Personal finance expert Ashley Feinstein Gerstley shares workplace advice on a TikTok page for The Fiscal Femme, the company she founded to support women's financial well-being.

In a video posted May 2 with 1.5 million views, Gerstley revealed four "toxic workplace phrases" and "what they really mean."

4 Common Toxic Workplace Phrases

A "fast-paced environment" was code for "no time off," she said.

An employer that claims to "need a self-starter" really means that they offer "no training but still expect results," she went on.

If the company says their employees "must wear multiple hats," expect that they are simply understaffed, Gerstley added.

Finally, she translated the phrase, "We're like a family." That means "no raises ever," according to Gerstley.

TikToker Experiences

In the comments below her video, viewers inserted corporate phrases from their own lives.

"'Up to $15 an hour'—you're not making $15 an hour," one comment said.

"Flexible scheduling: we'll schedule you whenever we damn well please," another added.

Toxic Workplace Allegations

Allegations of toxic workplace culture have dethroned a range of high-profile employers in recent years.

On May 26, Ellen Degeneres ended her talk show nearly two years after accusations of toxic culture, racism and sexual harassment plunged the show into crisis.

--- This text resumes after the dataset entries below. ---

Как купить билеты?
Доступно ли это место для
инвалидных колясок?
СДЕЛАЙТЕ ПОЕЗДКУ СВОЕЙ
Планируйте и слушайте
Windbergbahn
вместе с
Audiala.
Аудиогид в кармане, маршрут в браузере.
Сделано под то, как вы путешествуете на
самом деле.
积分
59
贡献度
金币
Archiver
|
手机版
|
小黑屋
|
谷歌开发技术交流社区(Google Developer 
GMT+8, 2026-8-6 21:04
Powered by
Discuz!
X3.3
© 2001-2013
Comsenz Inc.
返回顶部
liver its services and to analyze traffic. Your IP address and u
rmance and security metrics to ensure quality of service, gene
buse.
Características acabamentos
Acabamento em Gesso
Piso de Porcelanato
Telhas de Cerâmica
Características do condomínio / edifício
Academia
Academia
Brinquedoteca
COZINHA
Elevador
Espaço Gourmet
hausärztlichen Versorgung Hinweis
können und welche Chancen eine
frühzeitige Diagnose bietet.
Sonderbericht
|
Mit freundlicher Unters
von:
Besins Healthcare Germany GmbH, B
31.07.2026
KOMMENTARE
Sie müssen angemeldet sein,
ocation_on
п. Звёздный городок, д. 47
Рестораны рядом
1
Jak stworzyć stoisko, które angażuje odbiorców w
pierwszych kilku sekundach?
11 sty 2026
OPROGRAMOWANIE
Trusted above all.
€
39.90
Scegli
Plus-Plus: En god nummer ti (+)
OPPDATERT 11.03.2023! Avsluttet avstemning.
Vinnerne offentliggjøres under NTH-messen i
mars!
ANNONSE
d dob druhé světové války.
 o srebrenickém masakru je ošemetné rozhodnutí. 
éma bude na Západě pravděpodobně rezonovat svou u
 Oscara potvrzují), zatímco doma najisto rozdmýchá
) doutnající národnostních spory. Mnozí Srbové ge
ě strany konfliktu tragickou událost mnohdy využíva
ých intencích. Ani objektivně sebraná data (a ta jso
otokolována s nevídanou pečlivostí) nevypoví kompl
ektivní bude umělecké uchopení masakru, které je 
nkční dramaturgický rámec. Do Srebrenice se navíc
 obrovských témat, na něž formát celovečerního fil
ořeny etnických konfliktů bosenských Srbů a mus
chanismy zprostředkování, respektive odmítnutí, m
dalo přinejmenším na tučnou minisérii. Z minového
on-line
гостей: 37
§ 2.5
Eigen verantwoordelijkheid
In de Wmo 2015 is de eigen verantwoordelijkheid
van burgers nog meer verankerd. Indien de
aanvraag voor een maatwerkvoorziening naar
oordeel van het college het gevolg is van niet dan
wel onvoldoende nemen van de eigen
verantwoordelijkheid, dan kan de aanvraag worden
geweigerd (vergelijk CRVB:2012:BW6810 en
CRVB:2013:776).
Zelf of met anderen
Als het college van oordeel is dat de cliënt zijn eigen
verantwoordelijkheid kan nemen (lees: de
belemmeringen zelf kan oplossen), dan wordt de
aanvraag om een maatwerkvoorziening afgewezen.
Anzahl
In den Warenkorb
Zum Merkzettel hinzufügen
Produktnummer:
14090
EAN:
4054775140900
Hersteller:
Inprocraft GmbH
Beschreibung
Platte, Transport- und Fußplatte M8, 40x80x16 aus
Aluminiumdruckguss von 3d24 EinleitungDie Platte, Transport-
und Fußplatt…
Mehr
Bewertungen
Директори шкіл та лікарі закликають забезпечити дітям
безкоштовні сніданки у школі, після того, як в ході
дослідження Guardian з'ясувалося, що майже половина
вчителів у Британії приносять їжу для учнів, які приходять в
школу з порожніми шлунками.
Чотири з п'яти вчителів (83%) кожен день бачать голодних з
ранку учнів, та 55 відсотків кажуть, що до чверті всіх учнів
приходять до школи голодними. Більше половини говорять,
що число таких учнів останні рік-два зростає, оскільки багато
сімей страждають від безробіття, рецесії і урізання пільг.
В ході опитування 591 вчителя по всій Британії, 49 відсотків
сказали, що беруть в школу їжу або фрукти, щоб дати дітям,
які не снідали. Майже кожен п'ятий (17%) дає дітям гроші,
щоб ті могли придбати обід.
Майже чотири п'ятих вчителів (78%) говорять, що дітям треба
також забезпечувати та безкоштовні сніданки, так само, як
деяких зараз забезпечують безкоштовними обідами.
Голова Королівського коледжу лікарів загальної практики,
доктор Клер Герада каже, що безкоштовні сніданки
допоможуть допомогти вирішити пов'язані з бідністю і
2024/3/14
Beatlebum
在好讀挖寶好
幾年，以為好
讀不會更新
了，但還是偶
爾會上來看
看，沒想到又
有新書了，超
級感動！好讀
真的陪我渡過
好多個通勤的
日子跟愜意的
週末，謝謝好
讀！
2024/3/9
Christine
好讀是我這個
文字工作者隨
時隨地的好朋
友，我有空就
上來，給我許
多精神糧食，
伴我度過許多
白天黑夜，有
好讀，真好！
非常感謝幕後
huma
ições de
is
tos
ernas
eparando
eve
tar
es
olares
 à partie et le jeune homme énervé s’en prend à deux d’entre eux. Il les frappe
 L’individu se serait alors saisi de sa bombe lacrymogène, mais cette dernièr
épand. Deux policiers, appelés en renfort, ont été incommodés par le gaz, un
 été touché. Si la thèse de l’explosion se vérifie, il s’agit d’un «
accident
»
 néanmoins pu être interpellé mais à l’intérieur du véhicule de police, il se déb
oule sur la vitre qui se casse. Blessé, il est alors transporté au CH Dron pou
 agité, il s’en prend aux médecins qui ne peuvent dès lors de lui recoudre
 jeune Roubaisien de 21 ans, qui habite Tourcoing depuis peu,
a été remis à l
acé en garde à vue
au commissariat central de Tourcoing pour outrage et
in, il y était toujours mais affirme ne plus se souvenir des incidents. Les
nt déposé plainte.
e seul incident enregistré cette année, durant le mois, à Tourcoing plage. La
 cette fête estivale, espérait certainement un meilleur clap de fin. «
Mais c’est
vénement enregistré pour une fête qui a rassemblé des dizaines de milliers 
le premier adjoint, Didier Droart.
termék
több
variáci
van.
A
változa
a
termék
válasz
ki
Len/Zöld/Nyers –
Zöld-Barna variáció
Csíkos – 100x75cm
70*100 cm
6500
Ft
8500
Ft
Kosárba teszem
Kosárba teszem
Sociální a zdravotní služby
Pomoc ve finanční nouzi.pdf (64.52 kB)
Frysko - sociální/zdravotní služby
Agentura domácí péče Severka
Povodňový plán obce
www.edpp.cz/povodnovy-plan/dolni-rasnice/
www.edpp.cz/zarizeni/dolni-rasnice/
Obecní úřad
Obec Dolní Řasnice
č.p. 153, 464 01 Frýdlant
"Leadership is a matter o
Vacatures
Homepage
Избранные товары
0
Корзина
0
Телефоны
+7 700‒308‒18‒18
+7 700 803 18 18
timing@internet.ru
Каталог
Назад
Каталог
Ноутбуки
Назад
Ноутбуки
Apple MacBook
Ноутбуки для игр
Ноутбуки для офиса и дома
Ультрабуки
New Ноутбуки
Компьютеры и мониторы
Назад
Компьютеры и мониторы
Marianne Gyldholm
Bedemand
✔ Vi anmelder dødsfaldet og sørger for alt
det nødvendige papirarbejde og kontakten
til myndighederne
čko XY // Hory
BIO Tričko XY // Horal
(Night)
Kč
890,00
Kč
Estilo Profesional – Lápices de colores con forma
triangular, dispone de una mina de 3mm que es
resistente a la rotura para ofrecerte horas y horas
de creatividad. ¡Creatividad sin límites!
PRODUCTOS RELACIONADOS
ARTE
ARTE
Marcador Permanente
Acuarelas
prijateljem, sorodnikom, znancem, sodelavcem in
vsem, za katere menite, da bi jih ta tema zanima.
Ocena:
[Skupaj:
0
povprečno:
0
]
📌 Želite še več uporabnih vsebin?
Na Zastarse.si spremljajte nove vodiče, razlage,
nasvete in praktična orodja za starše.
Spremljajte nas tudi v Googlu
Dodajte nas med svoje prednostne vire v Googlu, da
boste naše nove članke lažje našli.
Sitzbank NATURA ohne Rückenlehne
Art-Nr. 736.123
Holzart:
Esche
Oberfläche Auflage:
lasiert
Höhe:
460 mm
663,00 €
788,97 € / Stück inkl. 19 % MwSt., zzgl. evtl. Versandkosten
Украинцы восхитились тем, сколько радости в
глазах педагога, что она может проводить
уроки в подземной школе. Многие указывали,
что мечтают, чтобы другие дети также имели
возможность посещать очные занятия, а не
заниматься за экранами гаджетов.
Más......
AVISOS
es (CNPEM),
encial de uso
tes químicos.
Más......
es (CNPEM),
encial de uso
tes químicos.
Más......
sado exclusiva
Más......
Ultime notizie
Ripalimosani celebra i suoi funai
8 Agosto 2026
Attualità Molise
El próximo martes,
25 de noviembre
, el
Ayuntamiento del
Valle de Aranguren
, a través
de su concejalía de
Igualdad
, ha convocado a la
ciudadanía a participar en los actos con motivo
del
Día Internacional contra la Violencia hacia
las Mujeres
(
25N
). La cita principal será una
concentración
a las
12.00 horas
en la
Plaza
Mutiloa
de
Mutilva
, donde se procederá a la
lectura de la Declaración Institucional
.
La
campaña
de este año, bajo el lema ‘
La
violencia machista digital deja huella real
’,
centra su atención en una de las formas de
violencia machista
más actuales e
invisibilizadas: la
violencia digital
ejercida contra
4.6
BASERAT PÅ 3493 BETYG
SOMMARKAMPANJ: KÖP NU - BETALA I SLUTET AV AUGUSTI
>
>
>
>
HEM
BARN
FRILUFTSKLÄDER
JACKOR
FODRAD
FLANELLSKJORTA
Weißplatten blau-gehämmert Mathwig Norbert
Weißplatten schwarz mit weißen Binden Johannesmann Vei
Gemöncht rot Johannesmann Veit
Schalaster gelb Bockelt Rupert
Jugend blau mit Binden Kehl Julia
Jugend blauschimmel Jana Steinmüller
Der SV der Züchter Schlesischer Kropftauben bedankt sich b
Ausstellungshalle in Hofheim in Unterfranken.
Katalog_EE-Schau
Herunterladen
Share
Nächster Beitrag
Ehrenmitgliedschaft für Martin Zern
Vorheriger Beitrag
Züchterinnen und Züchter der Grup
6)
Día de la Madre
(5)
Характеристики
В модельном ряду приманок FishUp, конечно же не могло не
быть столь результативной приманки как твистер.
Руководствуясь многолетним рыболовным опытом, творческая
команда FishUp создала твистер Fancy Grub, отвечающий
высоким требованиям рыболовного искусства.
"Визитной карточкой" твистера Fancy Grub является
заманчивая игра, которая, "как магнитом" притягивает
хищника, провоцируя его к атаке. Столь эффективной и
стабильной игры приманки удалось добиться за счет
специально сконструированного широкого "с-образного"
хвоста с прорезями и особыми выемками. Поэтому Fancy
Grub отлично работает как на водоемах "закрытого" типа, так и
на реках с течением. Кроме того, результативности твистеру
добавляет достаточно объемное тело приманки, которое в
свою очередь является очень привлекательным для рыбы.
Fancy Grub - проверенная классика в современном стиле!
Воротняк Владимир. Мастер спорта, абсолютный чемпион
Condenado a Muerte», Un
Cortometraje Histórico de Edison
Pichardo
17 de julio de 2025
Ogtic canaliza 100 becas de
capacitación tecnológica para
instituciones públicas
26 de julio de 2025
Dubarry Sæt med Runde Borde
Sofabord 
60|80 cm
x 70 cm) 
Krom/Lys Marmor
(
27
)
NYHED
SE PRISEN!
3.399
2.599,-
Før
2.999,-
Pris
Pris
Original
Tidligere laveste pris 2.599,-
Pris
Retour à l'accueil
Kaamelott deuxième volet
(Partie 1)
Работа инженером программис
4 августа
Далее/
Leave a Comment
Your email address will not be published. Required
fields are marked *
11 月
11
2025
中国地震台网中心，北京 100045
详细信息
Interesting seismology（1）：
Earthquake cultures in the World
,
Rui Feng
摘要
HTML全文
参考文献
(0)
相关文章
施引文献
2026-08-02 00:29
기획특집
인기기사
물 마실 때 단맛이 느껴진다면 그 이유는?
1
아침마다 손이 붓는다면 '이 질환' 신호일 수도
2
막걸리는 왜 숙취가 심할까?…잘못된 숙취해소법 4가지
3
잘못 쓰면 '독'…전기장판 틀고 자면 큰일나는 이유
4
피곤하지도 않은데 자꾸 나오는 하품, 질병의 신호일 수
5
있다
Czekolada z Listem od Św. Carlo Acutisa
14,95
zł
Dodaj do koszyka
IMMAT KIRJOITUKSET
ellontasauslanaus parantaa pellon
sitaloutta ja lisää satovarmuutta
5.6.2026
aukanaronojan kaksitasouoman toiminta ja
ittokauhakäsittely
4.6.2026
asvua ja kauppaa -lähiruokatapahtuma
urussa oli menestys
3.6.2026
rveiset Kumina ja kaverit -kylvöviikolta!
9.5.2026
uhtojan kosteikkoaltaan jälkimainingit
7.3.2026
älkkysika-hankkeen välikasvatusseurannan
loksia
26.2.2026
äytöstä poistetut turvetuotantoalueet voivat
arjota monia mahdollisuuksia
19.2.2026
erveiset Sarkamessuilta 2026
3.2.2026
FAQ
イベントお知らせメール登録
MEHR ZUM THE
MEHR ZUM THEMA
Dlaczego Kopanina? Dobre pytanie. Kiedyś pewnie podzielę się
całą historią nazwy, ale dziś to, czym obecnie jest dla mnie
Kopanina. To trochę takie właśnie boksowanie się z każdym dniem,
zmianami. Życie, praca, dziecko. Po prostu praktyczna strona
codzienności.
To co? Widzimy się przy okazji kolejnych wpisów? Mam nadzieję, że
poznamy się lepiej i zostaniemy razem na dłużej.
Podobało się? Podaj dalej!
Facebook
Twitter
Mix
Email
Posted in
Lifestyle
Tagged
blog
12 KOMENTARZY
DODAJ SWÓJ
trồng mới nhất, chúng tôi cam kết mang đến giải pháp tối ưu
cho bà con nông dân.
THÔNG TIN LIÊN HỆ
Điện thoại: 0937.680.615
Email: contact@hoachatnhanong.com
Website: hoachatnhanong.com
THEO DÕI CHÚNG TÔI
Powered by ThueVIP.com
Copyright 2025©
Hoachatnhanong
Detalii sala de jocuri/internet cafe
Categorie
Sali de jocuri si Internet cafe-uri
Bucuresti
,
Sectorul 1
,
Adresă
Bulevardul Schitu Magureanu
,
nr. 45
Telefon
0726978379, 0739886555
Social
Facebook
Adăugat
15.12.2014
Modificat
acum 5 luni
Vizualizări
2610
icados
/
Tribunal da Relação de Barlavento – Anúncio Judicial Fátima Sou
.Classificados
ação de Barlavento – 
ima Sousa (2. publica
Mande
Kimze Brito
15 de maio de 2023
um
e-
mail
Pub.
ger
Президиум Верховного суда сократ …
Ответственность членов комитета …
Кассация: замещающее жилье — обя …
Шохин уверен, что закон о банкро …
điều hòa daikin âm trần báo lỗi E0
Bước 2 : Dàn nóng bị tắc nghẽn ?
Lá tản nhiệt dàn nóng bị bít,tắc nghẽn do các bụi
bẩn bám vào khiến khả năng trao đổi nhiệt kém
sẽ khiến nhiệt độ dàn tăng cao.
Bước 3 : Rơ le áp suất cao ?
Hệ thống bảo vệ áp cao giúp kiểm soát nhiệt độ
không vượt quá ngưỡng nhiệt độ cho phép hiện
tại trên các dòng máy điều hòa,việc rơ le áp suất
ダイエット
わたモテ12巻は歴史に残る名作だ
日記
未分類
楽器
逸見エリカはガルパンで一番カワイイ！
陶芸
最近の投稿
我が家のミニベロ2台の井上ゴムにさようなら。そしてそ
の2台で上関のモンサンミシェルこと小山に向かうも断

Popular game company Activision Blizzard announced hiring changes in 2021 after it was sued over "a culture of constant sexual harassment and gender-based discrimination." One female employee died by suicide after explicit pictures of her were passed around an Activision office.

How to Escape Toxic Workplace

Those who find themselves trapped in a toxic workplace may face financial obstacles to leaving, Gerstley told Newsweek. In that scenario, quitting should still remain a "long-term goal."

Where possible, set boundaries to prioritize protecting yourself. If you can, get support either at work or outside of work.
Ashley Feinstein Gerstley

In the meantime, employees who hold a position of power in the company could use their leverage to make changes.

"That might mean taking a mental health day to pave the way for others or helping to elevate the language your team uses in their weekly meeting," Gerstley suggested.

It is also important to prioritize self-care whenever possible, the expert said.

"Take your vacation days if you have them, take a sick day if that's available and go on a walk on your lunch break," she advised. "Where possible, set boundaries to prioritize protecting yourself. If you can, get support either at work or outside of work."